Financial institutions around the world are required to put in place robust controls to detect and deter the flow of illicit funds through the financial system. Such controls include the need for financial institutions to identify and know their customers (including beneficial owners), to conduct regular account reviews, and to monitor and report any suspicious transaction. Financial institutions are advised to adopt good practices for combating money laundering and terrorism financing, as well as for information on high risk jurisdictions.
According to the Financial Action Task Force’s 2013 NPPS Guidance, virtual currencies are potentially vulnerable to money laundering and terrorist financing abuse. First, they may allow greater anonymity than traditional non-cash payment methods.

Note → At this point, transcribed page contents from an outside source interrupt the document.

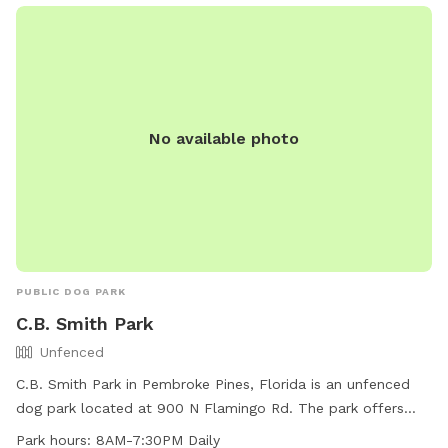
No available photo
PUBLIC DOG PARK
C.B. Smith Park
Unfenced
C.B. Smith Park in Pembroke Pines, Florida is an unfenced
dog park located at 900 N Flamingo Rd. The park offers
chairs, tables, and a field for dogs to play and exercise. It is
Park hours:
8AM-7:30PM Daily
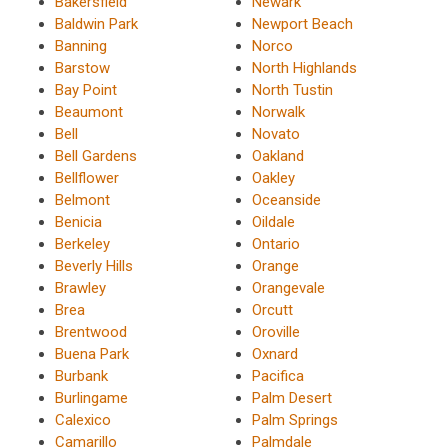
Bakersfield
Newark
Baldwin Park
Newport Beach
Banning
Norco
Barstow
North Highlands
Bay Point
North Tustin
Beaumont
Norwalk
Bell
Novato
Bell Gardens
Oakland
Bellflower
Oakley
Belmont
Oceanside
Benicia
Oildale
Berkeley
Ontario
Beverly Hills
Orange
Brawley
Orangevale
Brea
Orcutt
Brentwood
Oroville
Buena Park
Oxnard
Burbank
Pacifica
Burlingame
Palm Desert
Calexico
Palm Springs
Camarillo
Palmdale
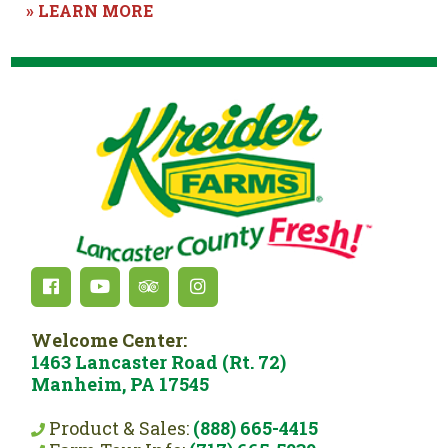
» LEARN MORE
Welcome Center:
1463 Lancaster Road (Rt. 72)
Manheim, PA 17545
Product & Sales:
(888) 665-4415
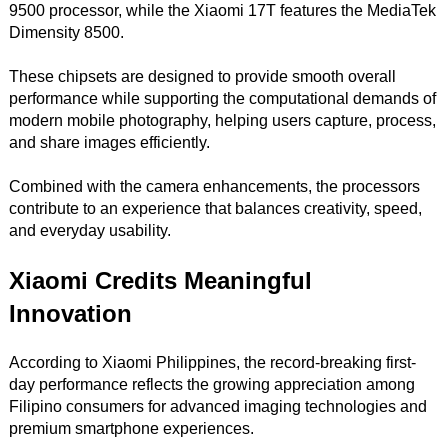
9500 processor, while the Xiaomi 17T features the MediaTek
Dimensity 8500.
These chipsets are designed to provide smooth overall
performance while supporting the computational demands of
modern mobile photography, helping users capture, process,
and share images efficiently.
Combined with the camera enhancements, the processors
contribute to an experience that balances creativity, speed,
and everyday usability.
Xiaomi Credits Meaningful
Innovation
According to Xiaomi Philippines, the record-breaking first-
day performance reflects the growing appreciation among
Filipino consumers for advanced imaging technologies and
premium smartphone experiences.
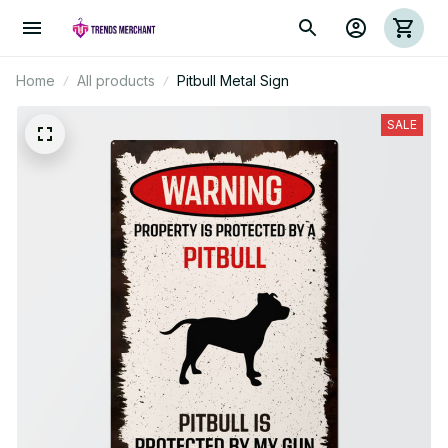
Home
All products
Pitbull Metal Sign
SALE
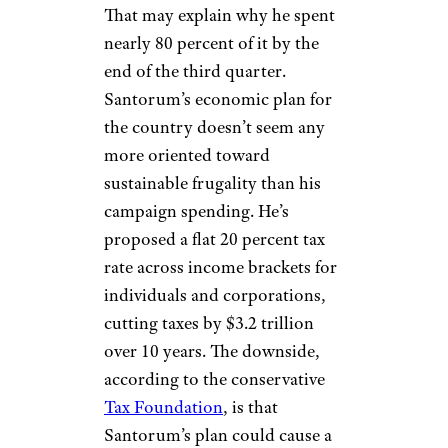
That may explain why he spent
nearly 80 percent of it by the
end of the third quarter.
Santorum’s economic plan for
the country doesn’t seem any
more oriented toward
sustainable frugality than his
campaign spending. He’s
proposed a flat 20 percent tax
rate across income brackets for
individuals and corporations,
cutting taxes by $3.2 trillion
over 10 years. The downside,
according to the conservative
Tax Foundation
, is that
Santorum’s plan could cause a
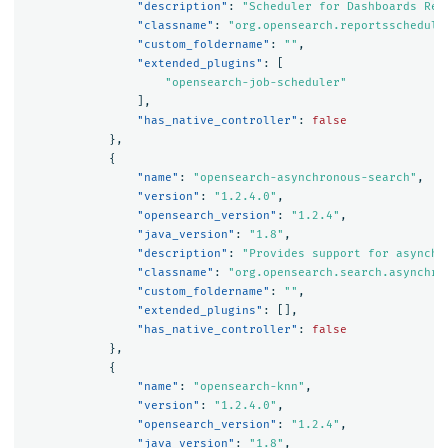
"description"
:
"Scheduler for Dashboards Rep
"classname"
:
"org.opensearch.reportsschedule
"custom_foldername"
:
""
,
"extended_plugins"
:
[
"opensearch-job-scheduler"
],
"has_native_controller"
:
false
},
{
"name"
:
"opensearch-asynchronous-search"
,
"version"
:
"1.2.4.0"
,
"opensearch_version"
:
"1.2.4"
,
"java_version"
:
"1.8"
,
"description"
:
"Provides support for asynchr
"classname"
:
"org.opensearch.search.asynchro
"custom_foldername"
:
""
,
"extended_plugins"
:
[],
"has_native_controller"
:
false
},
{
"name"
:
"opensearch-knn"
,
"version"
:
"1.2.4.0"
,
"opensearch_version"
:
"1.2.4"
,
"java_version"
:
"1.8"
,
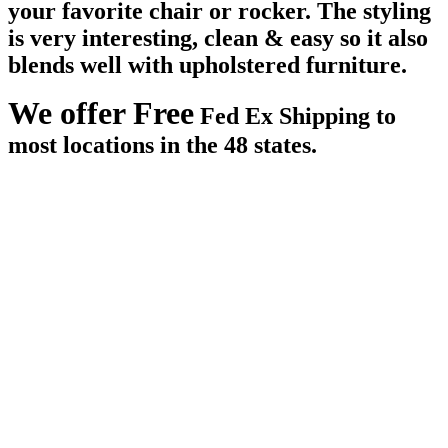
your favorite chair or rocker. The styling
is very interesting, clean & easy so it also
blends well with upholstered furniture.
We offer Free
Fed Ex Shipping to
most locations in the 48 states.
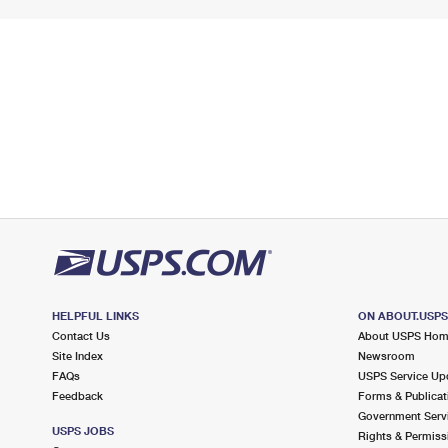
HELPFUL LINKS
ON ABOUT.USP
Contact Us
About USPS Ho
Site Index
Newsroom
FAQs
USPS Service Up
Feedback
Forms & Publicat
Government Serv
USPS JOBS
Rights & Permiss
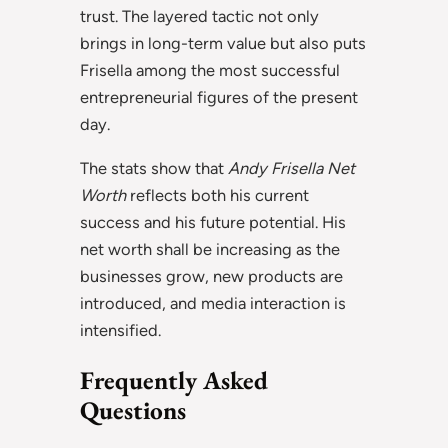
trust. The layered tactic not only
brings in long-term value but also puts
Frisella among the most successful
entrepreneurial figures of the present
day.
The stats show that
Andy Frisella Net
Worth
reflects both his current
success and his future potential. His
net worth shall be increasing as the
businesses grow, new products are
introduced, and media interaction is
intensified.
Frequently Asked
Questions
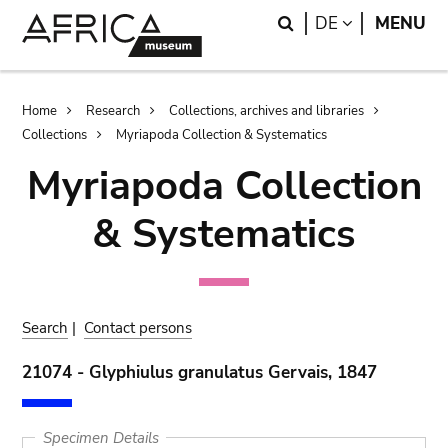
Skip
Skip
Search
LANGUAGE
DE
MENU
to
to
main
search
content
Breadcrumb
Home
Research
Collections, archives and libraries
Collections
Myriapoda Collection & Systematics
Myriapoda Collection
& Systematics
Search
|
Contact persons
21074 - Glyphiulus granulatus Gervais, 1847
Specimen Details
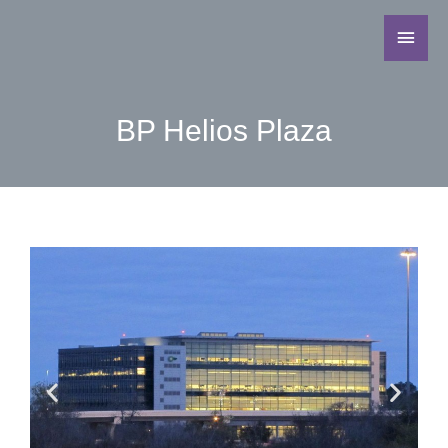
BP Helios Plaza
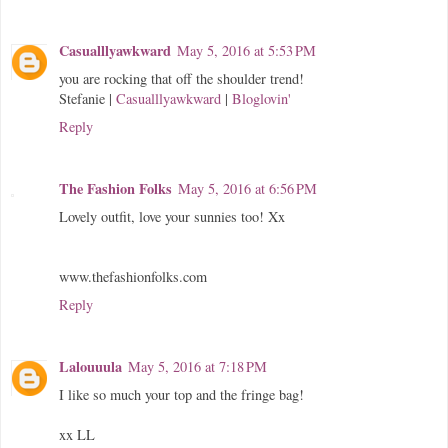
Casualllyawkward
May 5, 2016 at 5:53 PM
you are rocking that off the shoulder trend!
Stefanie |
Casualllyawkward
|
Bloglovin'
Reply
The Fashion Folks
May 5, 2016 at 6:56 PM
Lovely outfit, love your sunnies too! Xx
www.thefashionfolks.com
Reply
Lalouuula
May 5, 2016 at 7:18 PM
I like so much your top and the fringe bag!
xx LL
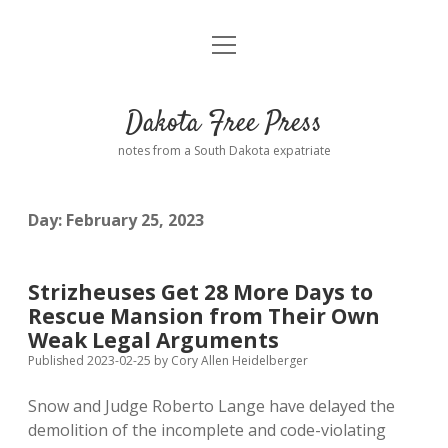
open
Home
menu
Road from Suzdal
—a novel!
Dakota Free Press
Donate
notes from a South Dakota expatriate
About
Day:
February 25, 2023
Policies
open
dropdown
menu
Advertising
Podcasts
Strizheuses Get 28 More Days to
Rescue Mansion from Their Own
Comments: Moderation and Anonymity
Contact
Weak Legal Arguments
Published 2023-02-25
by
Cory Allen Heidelberger
Disclaimer
Snow and Judge Roberto Lange have delayed the
demolition of the incomplete and code-violating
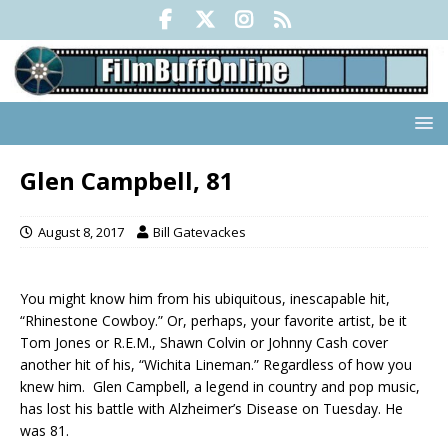
Glen Campbell, 81
August 8, 2017
Bill Gatevackes
You might know him from his ubiquitous, inescapable hit,
“Rhinestone Cowboy.” Or, perhaps, your favorite artist, be it
Tom Jones or R.E.M., Shawn Colvin or Johnny Cash cover
another hit of his, “Wichita Lineman.” Regardless of how you
knew him. Glen Campbell, a legend in country and pop music,
has lost his battle with Alzheimer’s Disease on Tuesday. He
was 81.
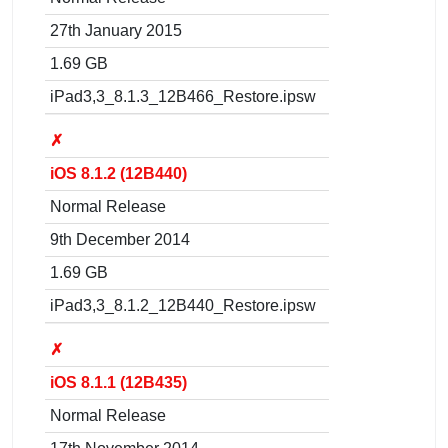
27th January 2015
1.69 GB
iPad3,3_8.1.3_12B466_Restore.ipsw
✗
iOS 8.1.2 (12B440)
Normal Release
9th December 2014
1.69 GB
iPad3,3_8.1.2_12B440_Restore.ipsw
✗
iOS 8.1.1 (12B435)
Normal Release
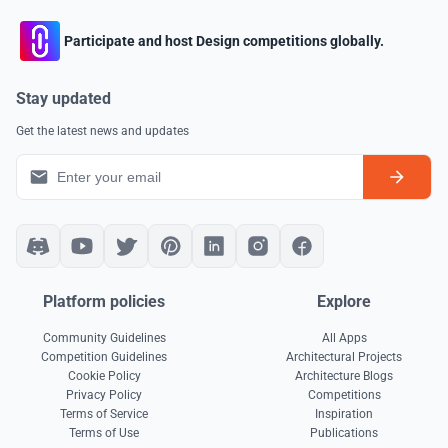
Participate and host Design competitions globally.
Stay updated
Get the latest news and updates
Platform policies
Explore
Community Guidelines
All Apps
Competition Guidelines
Architectural Projects
Cookie Policy
Architecture Blogs
Privacy Policy
Competitions
Terms of Service
Inspiration
Terms of Use
Publications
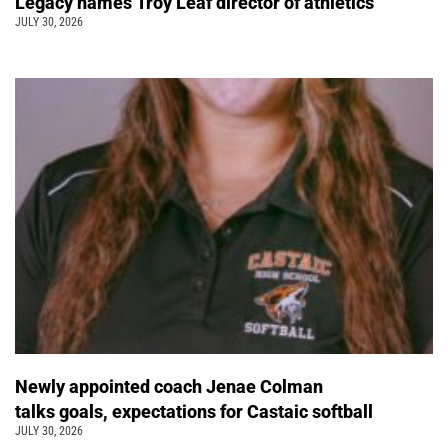
Legacy names Troy Leaf director of athletics
JULY 30, 2026
Newly appointed coach Jenae Colman
talks goals, expectations for Castaic softball
JULY 30, 2026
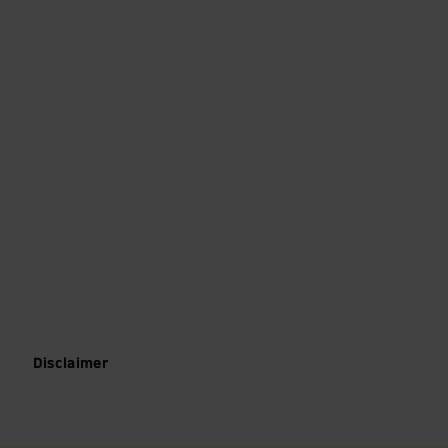
Disclaimer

Virtual currency systems can be traded on the internet, are generally characterised by non-face-to-face customer relationships, and may permit anonymous funding (cash funding or third-party funding through virtual exchangers that do not properly identify the funding source). They may also permit anonymous transfers, if sender and recipient are not adequately identified.
As such, Anti-Money Laundering (AML) and Counter Financing of Terrorism (CFT) regulations have become a much larger burden for financial institutions and digital exchanges, and enforcement has stepped up significantly. In numerous jurisdictions, financial institutions and digital exchanges that fail or refuse to comply with the requirements of its applicable laws are guilty of an offence and will be liable on conviction.